Om pensioenuitvoerders meer voorbereidingstijd te geven is de ingang van de mogelijkheid om pensioen ineens uit te keren uitgesteld.
Wet bedrag ineens
De Wet bedrag ineens, RVU en verlofsparen is al op 12 januari 2021 door de Eerste Kamer aangenomen en grotendeels ingegaan op 1 januari 2021. Het onderdeel van deze wet op grond waarvan een deel van het pensioen – maximaal 10% – (de regeling geldt ook voor lijfrenten) bij de ingang van de uitkeringen in één keer kan worden opgenomen zou op 1 januari 2023 ingaan (dat is al een jaar later dan voorzien). Dit wordt nu opnieuw uitgesteld en wel naar 1 juli 2023. Inmiddels heeft demissionair Minister Schouten in een Kamerbrief aangegeven dat de ingangsdatum verder is uitgesteld en wel naar 1 januari 2025 (met de kanttekening dat de definitieve ingang afhangt van de voortgang van het parlementaire proces).
Aanpassingen
In de Wet herziening bedrag ineens worden twee aanpassingen voorgesteld. De eerste aanpassing is dat de doelgroep wordt beperkt tot alleen de deelnemers in de pensioenregeling die in de maand van het bereiken van de AOW-leeftijd met pensioen gaan (of op de eerste dag volgende op die maand). De tweede aanpassing betreft de uitkeringsstroom. Het bedrag ineens wordt uitbetaald in de maand januari volgend op het jaar waarin de AOW-gerechtigde leeftijd wordt bereikt (daar ligt dan ook het fiscale genietingsmoment) en direct vanaf ingang van het pensioen wordt het uit te keren ouderdomspensioen gebaseerd op 90% van de waarde van de aanspraak.

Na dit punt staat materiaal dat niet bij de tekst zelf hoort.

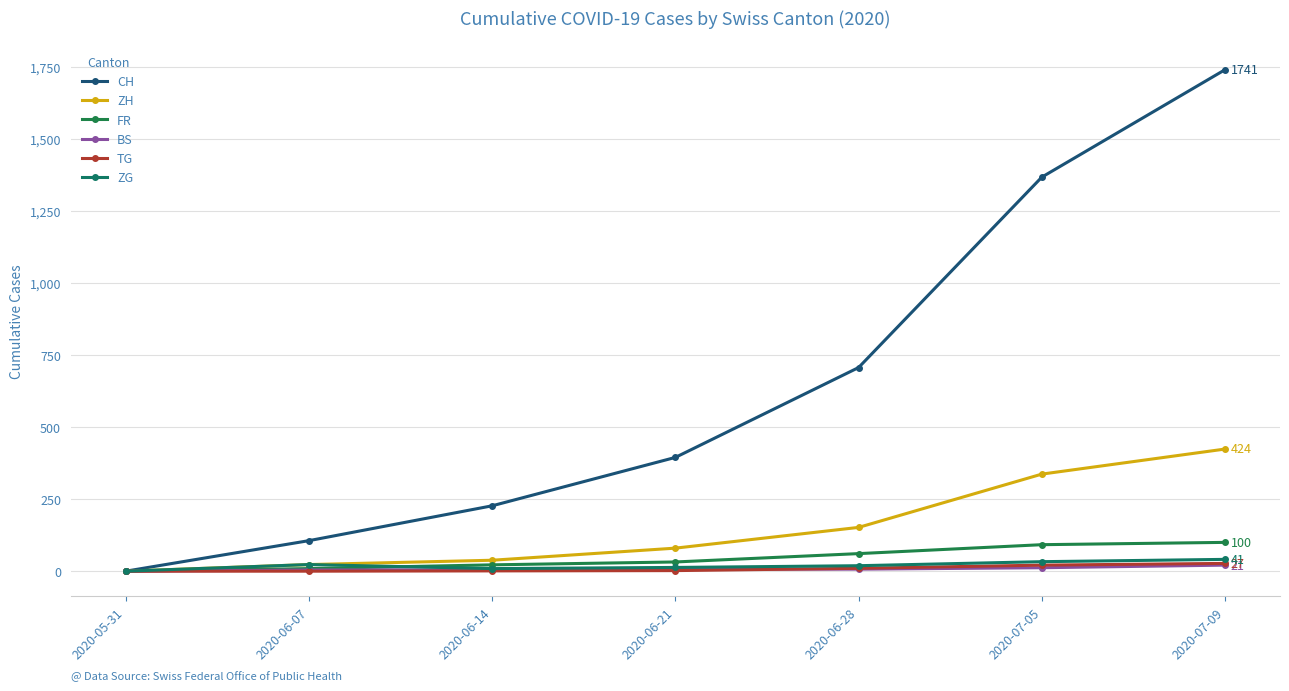

How many distinct data groups are displayed?

6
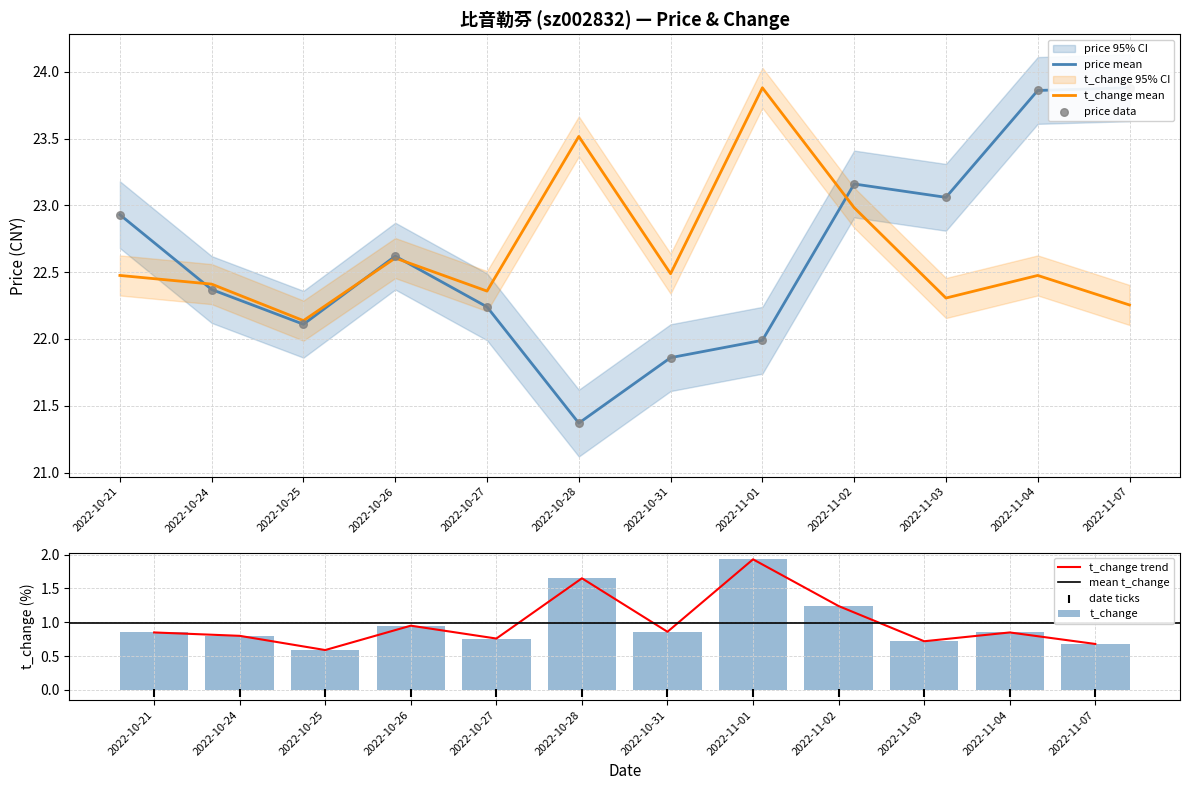

What are all the series names shown in the legend?

price, t_change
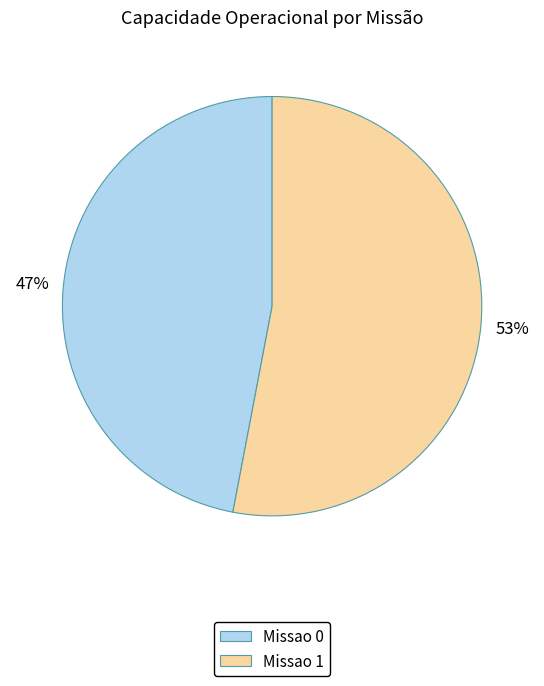

To the nearest percent, what percentage of the pie is Missao 1?

53%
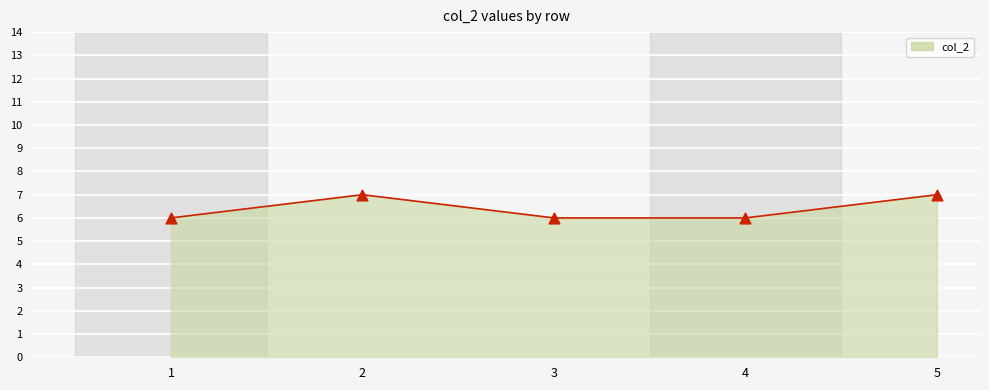

What is the change in value from 1 to 2?

+1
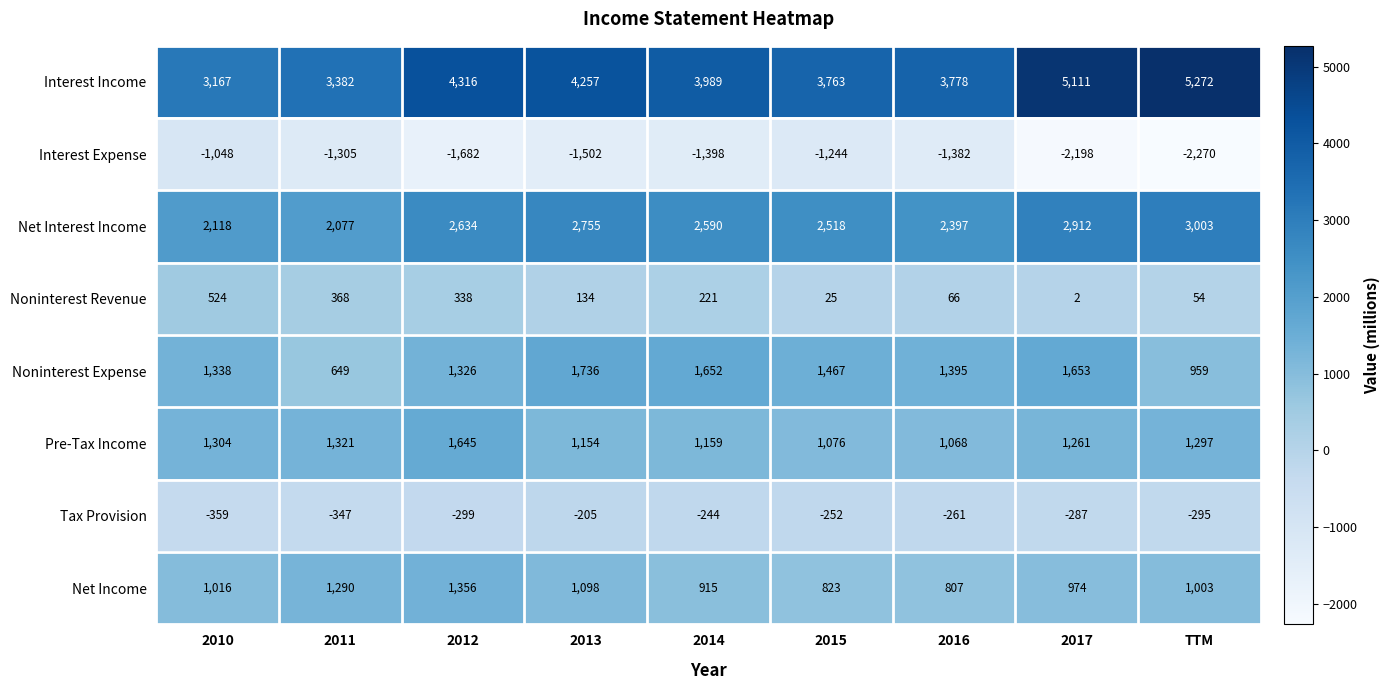

True or false: Net Interest Income has a value of 2397 at 2016.

True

Deze aanpassingen gelden ook voor producten in de derde pijler (lijfrenteverzekering, lijfrentebankrekening en lijfrentebeleggingsrecht). Het bedrag ineens wordt uitbetaald tegelijk met de eerste periodieke uitkering uit deze producten, maar de gerechtigde kan verzoeken om uitbetaling in de maand januari volgend op het jaar waarin de AOW-leeftijd is bereikt. Als de gerechtigde in de tussentijd overlijdt, volgt een nabetaling tot 100% van de periodieke uitkering.